You can use Cloud Composer 2 to schedule Dataform executions. Dataform does not support Cloud Composer 1.
To manage schedules for Dataform executions with Cloud Composer 2, you can use Dataform operators in Airflow Directed Acyclic Graphs (DAGs). You can create an Airflow DAG that schedules Dataform workflow invocations.
Dataform provides various Airflow operators. These include operators for getting a compilation result, getting a workflow invocation, and canceling a workflow invocation. To view the complete list of available Dataform Airflow operators, see Google Dataform Operators.
Before you begin
- Select or create a Dataform repository.
- Grant Dataform access to BigQuery.
- Select or create a Dataform workspace.
- Create at least one table.
- Create a Cloud Composer 2 environment.
- Grant the roles/composer.worker and roles/dataform.editor roles to your Cloud Composer environment's service account.
Install the google-cloud-dataform
PyPi package
If you use Cloud Composer 2 versions 2.0.25
and later, this package
is preinstalled in your environment.

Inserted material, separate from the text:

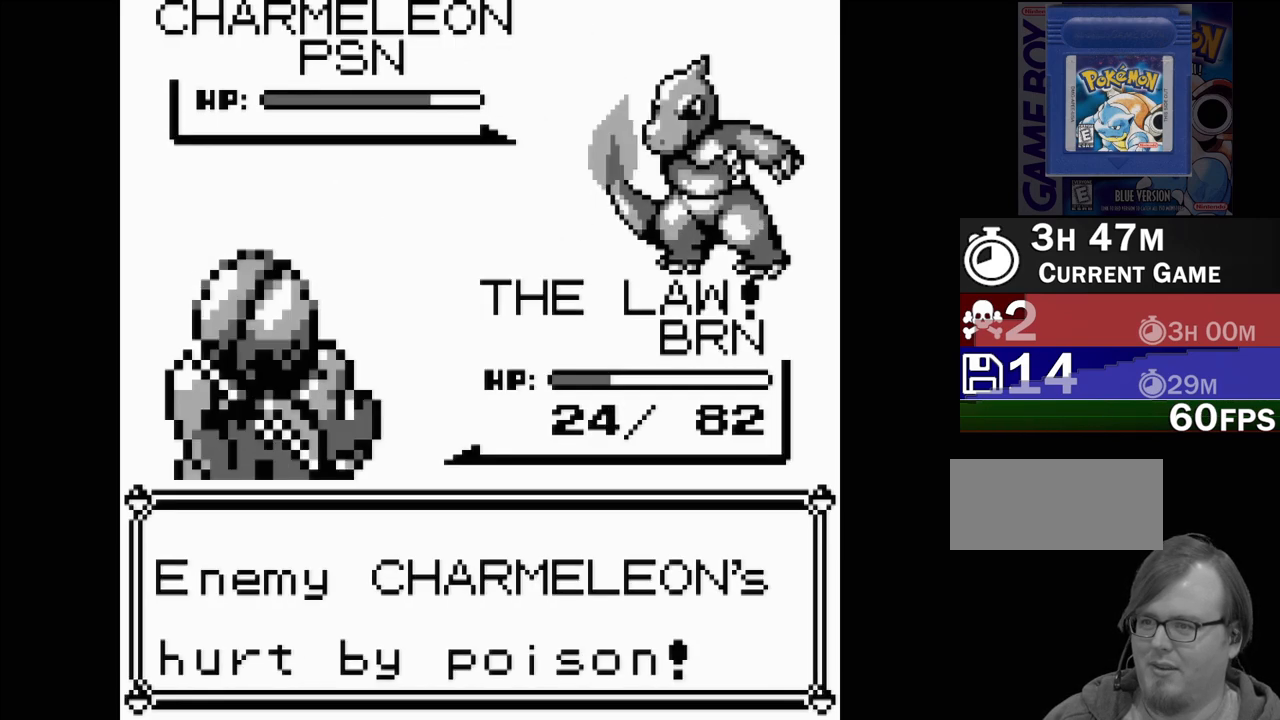
{"buttons": [], "events": []}
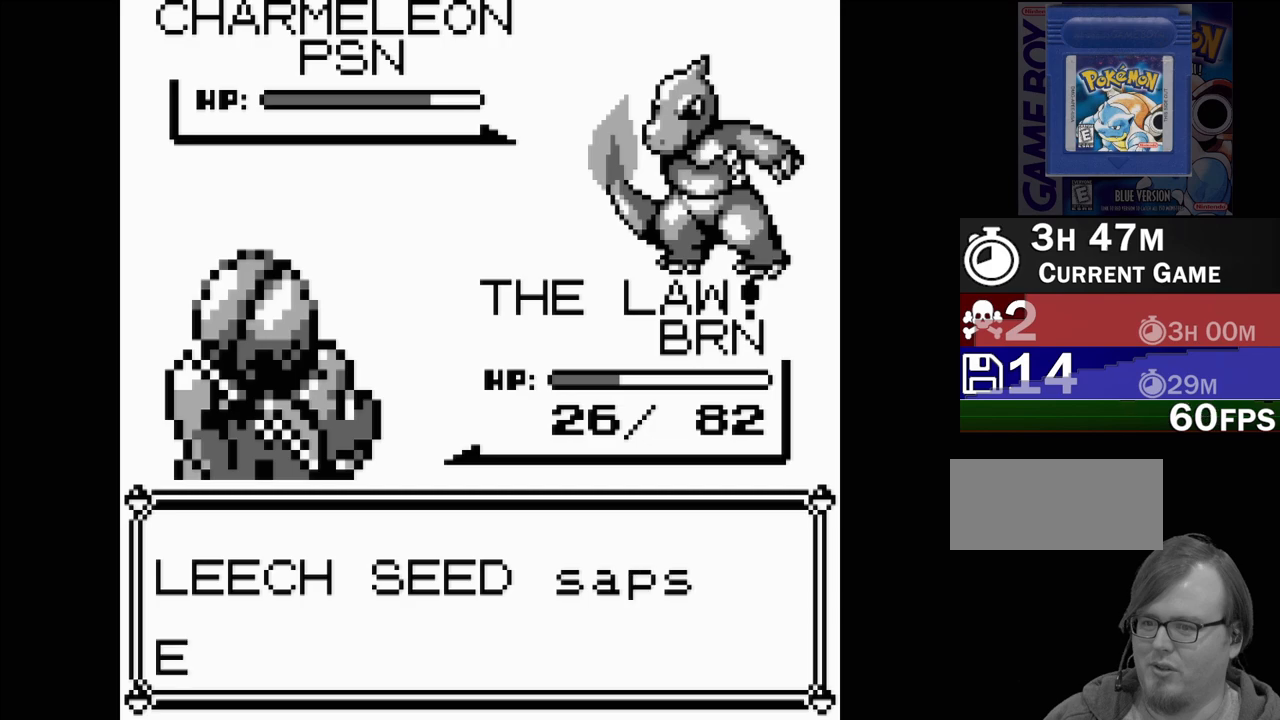
{"buttons": [], "events": []}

You don't need to install it.
If you use earlier versions of Cloud Composer 2,
install the google-cloud-dataform
PyPi package.
In the PyPI packages section, specify version ==0.2.0
.
Create an Airflow DAG that schedules Dataform workflow invocations
To manage scheduled executions of Dataform SQL workflows with Cloud Composer 2, write the DAG using Dataform Airflow operators, then upload it to your environment's bucket.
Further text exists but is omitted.